I didn't take to Acts immediately. On the whole, I don't like stories of wonder (and I still view spectacular miracles with skepticism and suspicion), and the first few chapters of Acts seemed to me to read that way. Neither did I appreciate at first the transformation of St. Peter and friends from bungling fishermen to preachers and wonder workers. (I suppose that's the common reaction to people touched by the Holy Spirit.)
But once I got beyond that, once I saw the Acts as a record of the early Church, plagued by pretenders and dissension, and hounded by Romans and Jews, something clicked. Acts took on an undercurrent of intrigue, mystery, danger. Acts became, well, exciting.
Daring escapes? Check! Palace intrigue? Check! Shipwrecks? Check! Evil magicians? Check! Earthquakes? Check! Witty repartee (26:29, for example)? Check! Who said Christian life was boring?
If Acts sparked the fire, the epistles of St. Paul really set the pages ablaze. It's one thing to pick out selected chapters and verses to prove a point; it's another to read the letters in their entirety. Because that is what they are: letters from across time; and there is a real personality behind them.
How can I describe St. Paul as I know him through the letters? He's intelligent and learned, and shrewd, too. He's articulate, sometimes to the point where he goes of on tangents. He's steadfast and unyielding when dealing with the community, but he's gentle and caring when dealing with individuals. His pleading for Timothy's case, for instance, almost brought me to tears.
I won't go blow-by-blow with an exegesis of the epistles of St. Paul; that's not within my capability or my province. But simply from my experience as a reader, I can vouch for the identity of a person behind them. The sincerity, the emotion, the utter real-ness behind them is simply undeniable.
* * *
Only after finishing Revelations (a flavor all its own) did I swing back to the Gospels. It took a while, but the experience of reading the letters of the apostles gave new color to my reading of the life, death, and resurrection of Jesus Christ. I still don't think I'm reading it as properly as I should, but I'm approaching it now with greater patience, insight, and appreciation. As with the letters, the Gospels also show a real personality to Jesus Christ.

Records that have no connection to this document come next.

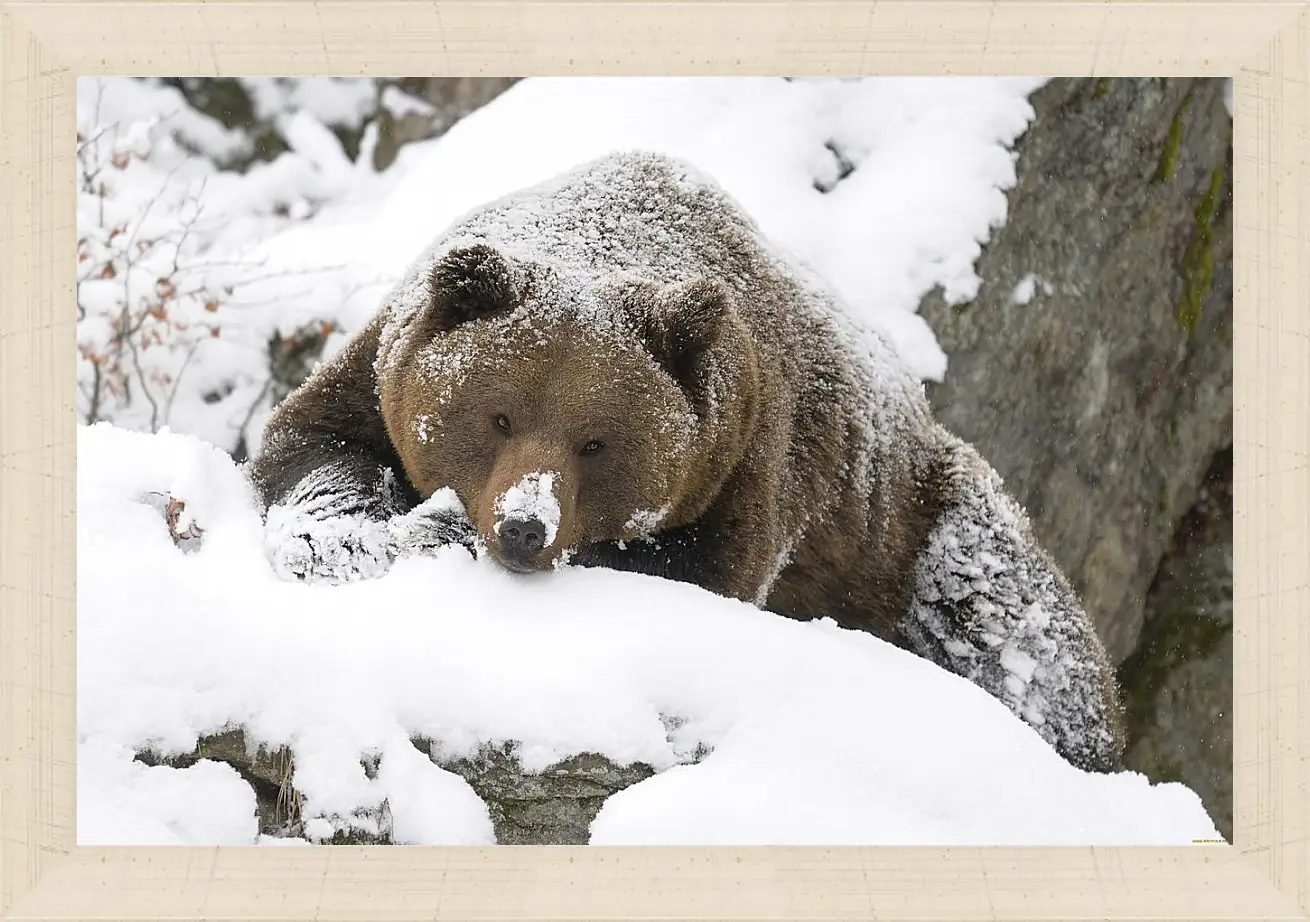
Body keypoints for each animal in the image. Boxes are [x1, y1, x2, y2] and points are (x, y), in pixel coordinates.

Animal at [247, 149, 1126, 770]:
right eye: (498, 416)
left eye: (595, 441)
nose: (526, 528)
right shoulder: (379, 367)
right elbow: (313, 446)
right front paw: (344, 536)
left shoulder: (748, 462)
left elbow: (692, 570)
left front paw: (437, 531)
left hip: (915, 529)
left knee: (1016, 632)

Perhaps that was how it was meant to be read. Although the New Testament opens with the Gospels, historically they came much later than the epistles. Before early Christians read of the life of Christ from Matthew, Mark, Luke, and John, they heard of him first from disciples and read of him from letters passed from church to church. The epistles prepared the way, the Gospels provided the culmination.
* * *
As I said in the beginning, it took a while for me to this habit. But now that it's formed, I look forward every day to reading the New Testament. I'm about to finish the cycle of the Gospels, and start once more on the letters. Perhaps this time around, I'll spice it with some commentary from the Church fathers. I also hear that Pope Benedict's "Jesus of Nazareth" is an excellent resource.

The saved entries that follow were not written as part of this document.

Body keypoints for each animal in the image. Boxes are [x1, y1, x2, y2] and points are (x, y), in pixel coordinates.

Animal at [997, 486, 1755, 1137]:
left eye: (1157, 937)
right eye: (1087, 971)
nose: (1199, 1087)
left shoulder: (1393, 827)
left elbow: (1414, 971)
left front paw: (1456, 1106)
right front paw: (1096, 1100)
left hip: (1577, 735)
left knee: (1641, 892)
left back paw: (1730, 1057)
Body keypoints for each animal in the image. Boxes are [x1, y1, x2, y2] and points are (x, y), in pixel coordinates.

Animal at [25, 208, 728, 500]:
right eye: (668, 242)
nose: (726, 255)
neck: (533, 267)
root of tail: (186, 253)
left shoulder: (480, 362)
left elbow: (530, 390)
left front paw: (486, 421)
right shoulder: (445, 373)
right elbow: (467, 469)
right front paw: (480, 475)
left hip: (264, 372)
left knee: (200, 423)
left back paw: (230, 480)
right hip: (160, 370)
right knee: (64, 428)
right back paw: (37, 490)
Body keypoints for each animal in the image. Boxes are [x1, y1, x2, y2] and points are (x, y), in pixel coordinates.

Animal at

At the risk of sounding corny, I will say that the Gospel readings have been a transformative experience for me. I can only speak for myself, of course. I don't know how the Spirit might move another soul. Before you scoff at how reading the Gospels might effect a transformation (as I might have done if I were reading this from someone else), perhaps you should attempt the project yourself? Read and reflect: and once you've done it, I'd be real interested to hear your own story.